The first part of the recipe was a fairly standard sourdough refreshment: whisk together, remove some, feed with flour and water. Easy. But the neat thing about this recipe was that the bit of starter that usually gets thrown out gets used instead to make crumpets. Since I cry a little every time I have to throw food away, this seemed right up my alley.
You can see the result. Yes, that was intended to be only one single crumpet.
To be fair, it may be that my starter was not just neglected, but thoroughly and totally kaput. The refreshment didn’t seem to work at all. (You know, for someone who bakes bread six days a week, I do a terrible job at keeping starters alive.) And I would leave it at that, fault squarely on my shoulders, except that the resultant “crumpets” were extremely salty. The doughy, somehow uncooked texture (though they were indeed cooked) was one thing, but I just couldn’t get over the salt. And I’m one who loves salty and doughy things, but I threw these away.
I not only consider this a waste of food, but also a sort of personal affront to my culinary skills (of which I feel I may be justly proud). See, if I have to throw food away, food that I cooked, it means that I must admit failure, that it was wholly inedible. If it were simply not up to par, I might chop it up and scramble it with eggs, add it to a stir fry, or mix it into a soup. But to throw something away, immediately after cooking it… quelle horreur. It must be absolutely unsalvageable.
Might this have worked with a different starter?
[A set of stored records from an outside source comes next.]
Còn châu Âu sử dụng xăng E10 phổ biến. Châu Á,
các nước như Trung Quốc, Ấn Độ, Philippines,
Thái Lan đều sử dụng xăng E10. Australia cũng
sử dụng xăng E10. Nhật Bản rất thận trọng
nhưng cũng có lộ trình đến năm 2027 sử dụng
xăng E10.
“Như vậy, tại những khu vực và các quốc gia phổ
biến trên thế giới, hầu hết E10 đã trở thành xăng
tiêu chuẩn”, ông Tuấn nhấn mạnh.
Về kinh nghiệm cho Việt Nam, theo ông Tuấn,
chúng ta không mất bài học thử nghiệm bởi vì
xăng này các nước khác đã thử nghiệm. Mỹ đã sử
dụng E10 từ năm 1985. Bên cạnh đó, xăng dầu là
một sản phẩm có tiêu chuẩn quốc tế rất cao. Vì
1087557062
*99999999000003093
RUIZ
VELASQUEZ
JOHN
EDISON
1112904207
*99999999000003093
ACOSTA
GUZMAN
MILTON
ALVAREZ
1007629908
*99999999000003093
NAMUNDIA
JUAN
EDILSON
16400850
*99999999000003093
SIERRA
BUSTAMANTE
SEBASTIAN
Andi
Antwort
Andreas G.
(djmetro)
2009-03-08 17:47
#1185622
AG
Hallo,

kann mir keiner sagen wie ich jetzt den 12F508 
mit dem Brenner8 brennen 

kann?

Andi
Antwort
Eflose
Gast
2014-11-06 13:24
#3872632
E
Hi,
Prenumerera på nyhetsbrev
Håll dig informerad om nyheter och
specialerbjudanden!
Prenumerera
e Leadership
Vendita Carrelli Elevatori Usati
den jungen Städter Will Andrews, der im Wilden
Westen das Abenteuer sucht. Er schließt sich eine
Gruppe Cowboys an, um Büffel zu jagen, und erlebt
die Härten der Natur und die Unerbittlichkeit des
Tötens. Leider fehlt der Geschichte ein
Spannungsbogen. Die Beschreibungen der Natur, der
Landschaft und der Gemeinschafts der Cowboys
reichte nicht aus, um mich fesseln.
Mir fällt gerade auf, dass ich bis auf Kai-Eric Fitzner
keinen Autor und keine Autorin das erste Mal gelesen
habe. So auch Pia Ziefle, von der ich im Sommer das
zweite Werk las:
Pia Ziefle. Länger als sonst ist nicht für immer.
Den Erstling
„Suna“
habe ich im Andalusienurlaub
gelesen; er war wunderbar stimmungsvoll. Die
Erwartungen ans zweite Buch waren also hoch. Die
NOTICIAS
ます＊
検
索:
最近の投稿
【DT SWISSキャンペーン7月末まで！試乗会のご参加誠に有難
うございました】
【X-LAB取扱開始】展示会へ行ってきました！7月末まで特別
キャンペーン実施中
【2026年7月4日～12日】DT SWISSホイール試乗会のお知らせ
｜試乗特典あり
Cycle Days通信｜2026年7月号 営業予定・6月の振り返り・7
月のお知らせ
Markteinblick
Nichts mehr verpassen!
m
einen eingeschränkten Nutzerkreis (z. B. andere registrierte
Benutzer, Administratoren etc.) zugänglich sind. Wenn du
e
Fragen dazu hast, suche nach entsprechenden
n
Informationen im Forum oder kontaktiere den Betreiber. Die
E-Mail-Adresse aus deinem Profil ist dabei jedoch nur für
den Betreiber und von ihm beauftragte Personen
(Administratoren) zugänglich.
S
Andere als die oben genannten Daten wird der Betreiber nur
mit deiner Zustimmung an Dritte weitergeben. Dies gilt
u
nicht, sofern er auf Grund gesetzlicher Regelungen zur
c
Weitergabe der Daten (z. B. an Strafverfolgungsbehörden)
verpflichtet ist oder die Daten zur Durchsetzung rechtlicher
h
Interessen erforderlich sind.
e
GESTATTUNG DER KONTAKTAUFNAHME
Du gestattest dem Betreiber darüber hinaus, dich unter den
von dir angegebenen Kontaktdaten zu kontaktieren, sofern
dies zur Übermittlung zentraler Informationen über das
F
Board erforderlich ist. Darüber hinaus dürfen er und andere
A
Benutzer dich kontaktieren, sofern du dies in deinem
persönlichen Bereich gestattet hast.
Perhaps, but I’ll never know; this recipe has met the same fate as the monstrosities it produced. I know how to refresh a starter (see step 2 here), and if I want crumpets, I already have a fine recipe. If I find myself desperate, they sell them in stores, too. They might not be quite as good as homemade, but anything’s better than these crude beasts.
Recipe/method may be found here.
I’m sorry, but I just don’t have the heart to post it after such a scathing review. This recipe may work quite well for you; it seemed to for a few people. Me, I don’t think I have the knack for this one.